運動によって差別行為が損害賠償の対象となり、企業側が賠償リスクを避けるために、雇用や職種といったことから平等性をはかっていったのです。

始まりの理由こそネガティブでしたが、現在のダイバーシティはもっと前向き、発展的に捉えられていて、企業が成長していくための経営戦略の一つとなっています。

日本でのダイバーシティの広がりは、性別による雇用機会の差別が問題になった1980年代から始まったといえます。1985年の「男女雇用機会均等法」を皮切りに、今年6月の改正育児・介護休業法、SOGIハラ・アウティング防止を措置義務としたパワハラ防止法の成立まで、市民感情や政治主導を受けて法改正を重ね、今に至ります。

特に日本では「少子高齢化」による労働人口の減少がダイバーシティ推進の要因となりました。女性社員が結婚、出産によって退職する状況では、企業が十分な人員の確保を望めなくなったのです。

また、地理的、歴史的な理由から、私たち日本人は人種や国・地域による文化の相違に疎い傾向があります。しかし、世の中は本格的なグローバル社会となりました。各国、地域の文化を知り、商品・サービス、流通に活かすことが、喫緊の経営課題となっています。

企業経営にダイバーシティを取り入れる効果

日本はもとより、先進国の消費は成熟し、消費形態も「物」から「事」へと変化しています。物質的な豊かさより心の豊かさを重んじる傾向も見られ、仕事より自分自身や家族、地域社会での暮らしを優先する生き方も、認められるようになりました。個々人によって働き方が多様化し、企業はそうした潮流を無視することができなくなっています。

そうした背景を慮ると見えてくるのが、企業経営にダイバーシティを取り入れることの効果です。

まず言えるのは、人材の確保です。

前述したように、企業はかつての枠組みを取り払い、性別に区別なく広い世代に人材を求めなければ、十分な人員を確保できません。また、学校でダイバーシティ教育を受けてきた世代の定着をはかるには、古い習慣・ルールを是正したうえで、より踏み込んだダイバーシティ施策が求められます。

レイ・クラインもランド研究所も人口は国力に影響すると提唱しています。この論理に則れば、従業員数は企業力に影響します。もちろん数が全てではありませんが、仕事をするに足る社員数は絶対的に必要となります。

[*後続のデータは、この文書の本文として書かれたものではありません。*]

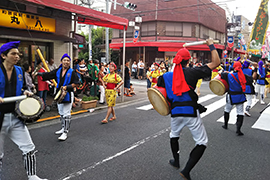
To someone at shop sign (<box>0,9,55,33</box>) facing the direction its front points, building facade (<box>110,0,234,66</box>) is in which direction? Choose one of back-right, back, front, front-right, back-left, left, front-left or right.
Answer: left

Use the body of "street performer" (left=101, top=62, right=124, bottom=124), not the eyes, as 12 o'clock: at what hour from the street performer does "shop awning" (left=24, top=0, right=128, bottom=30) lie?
The shop awning is roughly at 4 o'clock from the street performer.

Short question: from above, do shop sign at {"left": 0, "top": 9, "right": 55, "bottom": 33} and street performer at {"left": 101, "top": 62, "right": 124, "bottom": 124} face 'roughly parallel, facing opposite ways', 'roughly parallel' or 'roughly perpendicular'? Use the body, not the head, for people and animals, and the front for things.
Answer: roughly perpendicular

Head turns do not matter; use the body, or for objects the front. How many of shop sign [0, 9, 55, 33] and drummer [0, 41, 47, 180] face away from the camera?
0

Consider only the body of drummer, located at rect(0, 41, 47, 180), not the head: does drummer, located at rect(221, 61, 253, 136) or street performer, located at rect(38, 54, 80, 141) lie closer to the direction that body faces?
the drummer

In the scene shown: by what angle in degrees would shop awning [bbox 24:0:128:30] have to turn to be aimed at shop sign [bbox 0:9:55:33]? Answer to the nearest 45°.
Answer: approximately 135° to its right

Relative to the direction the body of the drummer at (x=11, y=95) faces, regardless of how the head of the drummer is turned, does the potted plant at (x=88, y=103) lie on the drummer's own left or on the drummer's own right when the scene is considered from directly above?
on the drummer's own left

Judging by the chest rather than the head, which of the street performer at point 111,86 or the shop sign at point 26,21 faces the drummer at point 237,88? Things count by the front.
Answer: the shop sign

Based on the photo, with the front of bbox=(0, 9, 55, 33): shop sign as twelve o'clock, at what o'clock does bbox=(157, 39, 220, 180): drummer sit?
The drummer is roughly at 1 o'clock from the shop sign.

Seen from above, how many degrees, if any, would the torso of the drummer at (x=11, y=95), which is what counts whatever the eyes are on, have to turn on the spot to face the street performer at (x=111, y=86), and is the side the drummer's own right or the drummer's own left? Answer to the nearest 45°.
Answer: approximately 90° to the drummer's own left

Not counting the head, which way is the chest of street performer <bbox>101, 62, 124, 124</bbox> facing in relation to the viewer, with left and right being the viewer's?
facing the viewer and to the left of the viewer
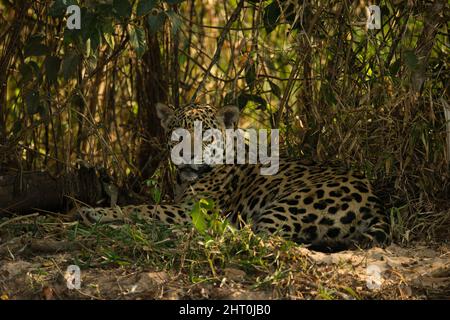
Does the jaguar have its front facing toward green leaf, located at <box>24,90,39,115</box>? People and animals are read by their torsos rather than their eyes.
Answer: yes

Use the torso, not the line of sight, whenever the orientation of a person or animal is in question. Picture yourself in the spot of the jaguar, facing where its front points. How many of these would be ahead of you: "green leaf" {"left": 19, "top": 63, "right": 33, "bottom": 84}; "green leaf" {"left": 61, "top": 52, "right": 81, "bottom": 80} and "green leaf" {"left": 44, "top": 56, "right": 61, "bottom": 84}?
3

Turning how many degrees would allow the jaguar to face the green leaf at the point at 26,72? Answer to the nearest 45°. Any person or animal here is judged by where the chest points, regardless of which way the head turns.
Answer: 0° — it already faces it

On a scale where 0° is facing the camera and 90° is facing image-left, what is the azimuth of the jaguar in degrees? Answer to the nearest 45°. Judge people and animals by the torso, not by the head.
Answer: approximately 90°

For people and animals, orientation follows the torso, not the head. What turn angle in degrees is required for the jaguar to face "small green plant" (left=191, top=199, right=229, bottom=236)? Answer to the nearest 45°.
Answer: approximately 45° to its left

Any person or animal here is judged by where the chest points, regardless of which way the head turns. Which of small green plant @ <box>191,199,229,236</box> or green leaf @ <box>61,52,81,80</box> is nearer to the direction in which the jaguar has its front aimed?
the green leaf
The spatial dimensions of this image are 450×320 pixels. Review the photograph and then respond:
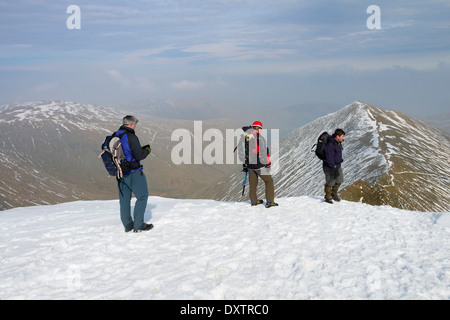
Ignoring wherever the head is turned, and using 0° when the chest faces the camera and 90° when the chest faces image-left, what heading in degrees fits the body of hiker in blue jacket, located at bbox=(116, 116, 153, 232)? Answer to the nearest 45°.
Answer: approximately 225°
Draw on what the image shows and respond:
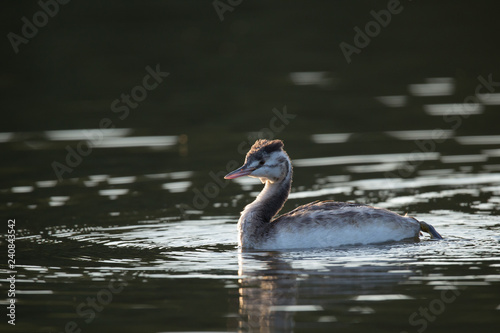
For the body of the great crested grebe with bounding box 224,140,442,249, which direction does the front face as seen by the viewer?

※レイ・クライン…アメリカ、CIA分析官。国力量方程式を提唱。
※ランド研究所…アメリカ、公共政策大学院。国際安全保障の研究を得意とする。

次に、有利性・創造性の向上です。

「物」から「事」へと多種多様に変化する消費行動に対応するには、新しい視点、切り口で商品・サービス開発をしなければなりません。企業が多様なニーズに応えるだけの価値観を保有する方法は何か、その答えがダイバーシティです。

特に国際企業においては、サービスを提供する先の国・地域の価値観にあった商品開発、流通が必須です。それを実現するには地域住民の価値観を戦略的に取り込むのが近道でしょう。開発、製造、流通の各段階で地域の価値観を持つか、理解する社員の存在が助けとなります。

また、そうした今までにない価値観を持つ社員の雇用が、企業にとって新たな創造性の取得につながります。

ニッチだと思われていた消費者層が、実は、一定数の消費母体を形成しているのが現代社会です。何らかの理由で表層化していない、あるいは、私たちに見えていないだけの消費母体が日本、世界のどこかに隠れているのです。かつての常識にとらわれた同一性の高い企業は、そうした隠された消費母体に出会うことはかないません。文化の衝突や融合から生まれる新たな創造性が、新たな需要を生むのです。

まとめ

ここまでダイバーシティの定義、効果とお話ししてきました。しかし、企業を異質性の文化に変換するということは、「違う」ことによる不和がおこることでもあります。一企業の習慣、ルール、文化は長い時間をかけて、居心地のよい状態に成るべくして収まったものです。ここに異文化を投入するのですから、採用方針や就業規則の改訂だけでは事の収拾がつかないでしょう。企業のダイバーシティは私たち社員一人ひとりが受け止め、理解し、行動に移さなければ成功しません。企業や国、国際社会などと、大きな枠組みで捉えがちなダイバーシティですが、結局のところ私たち個々人の問題なのです。